We install enough utilities with `brew` to get pyenv working, use that to build all python versions. Then iirc `brew install pipx`, maybe it's `pip3 install --user pipx`. Anyway, that's the only python library binary installed outside a venv.
Pipx installs isort, black, dvc, and pre-commit.
Every repo has a Makefile. This drives all the common operations. Pyproject.toml (/eslint.json?) set the config for isort and black (or eslint). `make format` runs isort and black on python, eslint on js. `make lint` just verifies.
Pre-commit only runs the lint, it doesn't format. It also runs some scripts to ensure you aren't accidentally committing large files. Pre-commit also runs several DVC actions (the default dvc hooks) on commit, push, and checkout. These run in a venv managed by pre-commit. We just pin the version.
Github actions has a dedicated lint.yaml which runs a python linter action. We use the black version here to define which black pipx installs. We use `act` if we wanna see how an action runs without sending a commit just to trigger jobs.
As an aside, I'm still fiddling with the dvc `pre-commit` post-checkout hooks. They don't always pull the files when they ought to.
Most of the actual unit/integration tests run in containers, but they can run in a venv with the same logic, thanks to makefile. We use a dvc action to sync files in CI.

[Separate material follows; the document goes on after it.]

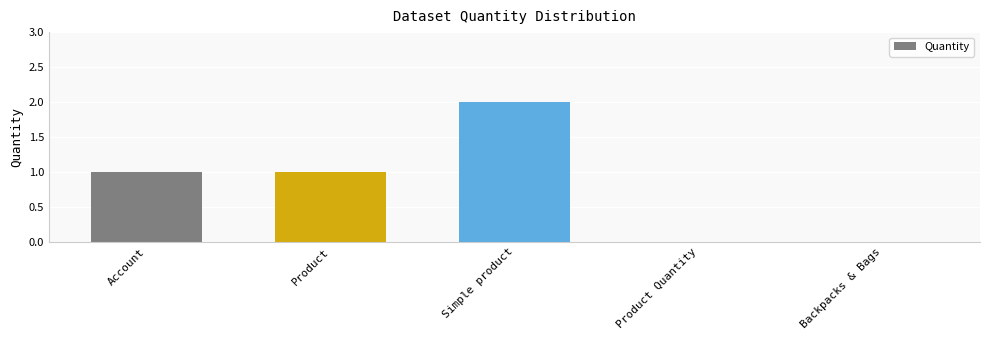

Is it true that the value at Backpacks & Bags is 0?

True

So yeah there's technically 2 copies of black and dvc, but we just use pinning. In practice, we've only had one issue with discrepancies in behavior locally vs CI, which was local black not catching a rule to avoid ''' for docstrings; using """ fixed it. On the whole, pre-commit saves against a lot of annoying goofs, but CI system is law, so we largely harmonize against that.
IMHO, this is the least egregious "double accounting" we have in local vs staging ci vs production ci (I lost that battle, manager would rather keep staing.yaml and production.yaml, rather than parameterize. Shrug.gif).
Other knowledge nuggets:
- pre-commit manages its own dependencies. This leads to surprising behavior if you aren't expecting it. Eg you need a special line to specify dvc[s3].

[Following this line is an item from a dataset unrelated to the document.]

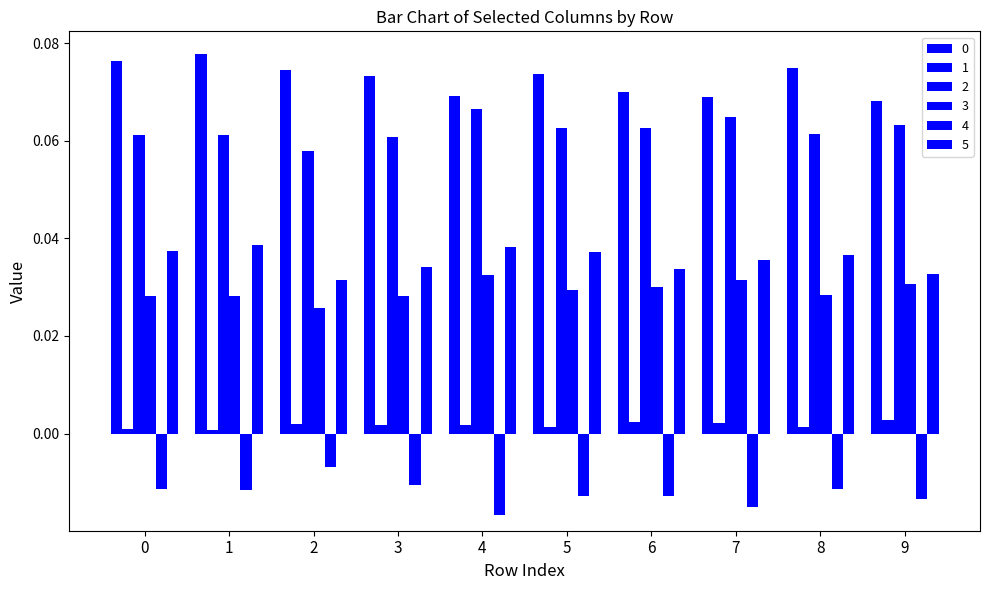

Are the bars grouped side by side (vs. stacked)?

Yes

- black has yet to release a non-beta semver, which messes with solvers. This is super annoying. They might as well use 0ver if they don't want to commit to stability. Don't expect any kind of stability of formatting between versions. Hope they settle down soon.
- git-lfs is a nightmare. Two projects at $lastco used it. It's more trouble than it's worth. Just use DVC for yucky files. I have no affiliation with dvc, other than a few bug reports.

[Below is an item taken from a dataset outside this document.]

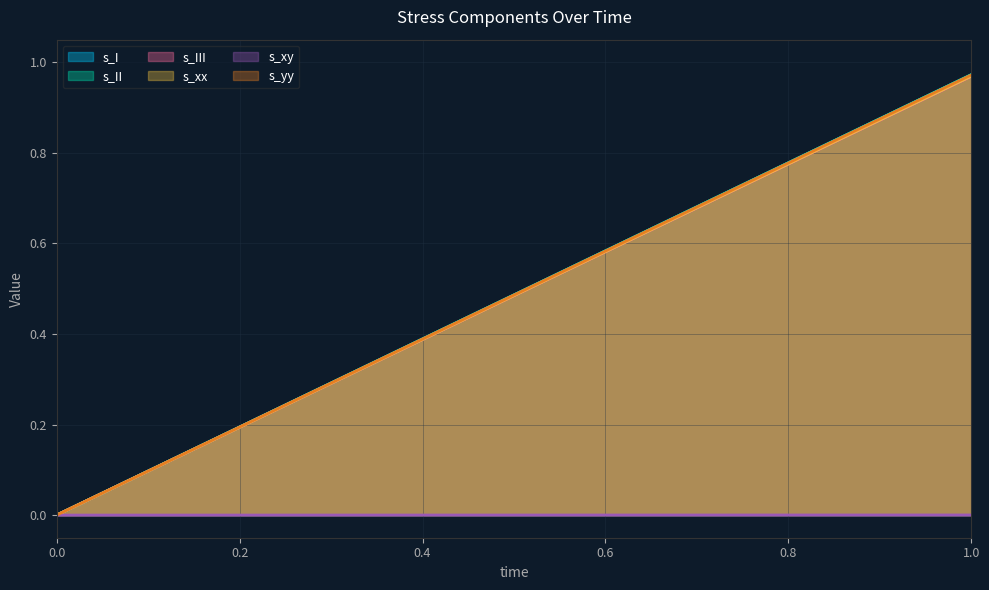

Does the chart have visible grid lines?

Yes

- makefiles are great and IMHO underrated. But they have their limits. More complex logic should be broken out into scripts.
- python dependency management is still a kafkaesque nightmare. I say this with over a decade of python experience and it's my favorite language despite this.
It must run during normal CI/CD because pre-commit hooks can be skipped.
So now I have two different black calls: in the pre-commit hook and in the CI/CD. And they must be of the same version.
Ad infinitum for all other tests.
This is the reason I don't use pre-commit framework. It leads to "double accounting". I have to sync the pre-commit tests and the CI/CD tests. Or am I missing something? Can the framework run off the venv dir?